However “real” the news may be perceived, rarely is news “breaking.”  However, in light of all the annoying, repetitive press these days, I thought I’d share some good news that – as a matter of fact – is somewhat ground-breaking.

Something happened this month that hasn’t occurred since November of 2009.  A relatively accurate, very-long-term stock market indicator flipped positive after spending the last 23 months on a sell signal.

The indicator in question is called the Price Momentum Oscillator (PMO).  It was developed by Carl Swenlin, a legend in the technical analysis and trend following arena.  In order to avoid getting to nerdy, I’ll just say that the tool basically measures momentum over time and provides clues as to whether that momentum is positive or negative.

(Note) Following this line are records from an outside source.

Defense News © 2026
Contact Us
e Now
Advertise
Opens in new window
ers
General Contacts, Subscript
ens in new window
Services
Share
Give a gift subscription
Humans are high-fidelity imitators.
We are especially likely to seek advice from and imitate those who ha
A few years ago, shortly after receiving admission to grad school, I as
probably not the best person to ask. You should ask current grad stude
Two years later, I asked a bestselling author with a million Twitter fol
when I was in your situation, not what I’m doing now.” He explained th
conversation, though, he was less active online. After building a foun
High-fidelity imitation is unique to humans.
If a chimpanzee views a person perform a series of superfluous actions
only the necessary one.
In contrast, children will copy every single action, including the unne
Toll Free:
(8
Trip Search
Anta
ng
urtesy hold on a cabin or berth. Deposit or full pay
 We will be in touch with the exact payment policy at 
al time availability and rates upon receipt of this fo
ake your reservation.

It can be used over any time frame – short, intermediate, or long-term.  The shorter the time frame, the more signals you get, but when looking at a monthly (long-term) time-frame, the signals (positive or negative) are few and far between.

Below is a chart that shows you how infrequent these signals occur.  This chart goes back 20 years and you can see that there have only been four accurate, positive signals (in 1997, 2003, 2009, and today).  The only “false” signal occurred during the quick market correction that took place in 1998, after which a positive signal was triggered, but would’ve resulted in a losing trade (if this indicator was used all by itself).

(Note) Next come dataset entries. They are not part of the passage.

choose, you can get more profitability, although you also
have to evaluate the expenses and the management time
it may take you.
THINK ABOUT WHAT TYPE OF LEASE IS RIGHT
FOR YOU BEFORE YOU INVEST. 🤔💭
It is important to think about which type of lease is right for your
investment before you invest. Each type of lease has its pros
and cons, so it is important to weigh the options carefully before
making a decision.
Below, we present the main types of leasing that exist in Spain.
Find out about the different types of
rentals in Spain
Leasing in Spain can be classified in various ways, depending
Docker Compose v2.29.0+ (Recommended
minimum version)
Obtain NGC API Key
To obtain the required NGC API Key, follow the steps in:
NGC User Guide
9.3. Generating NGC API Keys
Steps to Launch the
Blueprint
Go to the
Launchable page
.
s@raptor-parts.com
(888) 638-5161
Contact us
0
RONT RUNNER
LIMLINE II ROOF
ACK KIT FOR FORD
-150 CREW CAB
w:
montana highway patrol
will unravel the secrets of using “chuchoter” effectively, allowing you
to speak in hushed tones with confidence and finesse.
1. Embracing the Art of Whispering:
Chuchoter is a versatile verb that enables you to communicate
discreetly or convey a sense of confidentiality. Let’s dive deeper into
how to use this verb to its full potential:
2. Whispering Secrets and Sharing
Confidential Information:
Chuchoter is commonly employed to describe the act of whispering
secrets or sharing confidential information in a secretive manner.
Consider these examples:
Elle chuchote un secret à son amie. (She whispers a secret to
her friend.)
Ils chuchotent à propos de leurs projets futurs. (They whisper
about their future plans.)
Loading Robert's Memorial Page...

I’ve drawn blue arrows in the chart above for easy viewing of the positive signals.  You can also observe the negative signals, annotated with the downward facing red arrows (including the April, 2015 sell signal, which was one of the many reasons we decided to steer clear of stocks as the months marched on throughout 2015-16).

So, the point of all this is to say that, prior to this month, there have only been four total positive signals in 20 years, three of which provided us with a very strong piece of evidence that suggested the long-term momentum of the market would be up.

Naturally, there is always a chance this could end up being a false signal – and that this “breaking news” could wilt away if the market decides to take a dive over the course of the next several months.

With all that said, since I take a “weight of the evidence” approach to investing, I use many more indicators and tools other than the PMO explained above.  For now, the market is short-term overbought (exhausted), but intermediate and long-term trends are looking good.  Until that changes, we’ll continue managing our clients’ portfolios in a manner that corresponds with this positive thesis.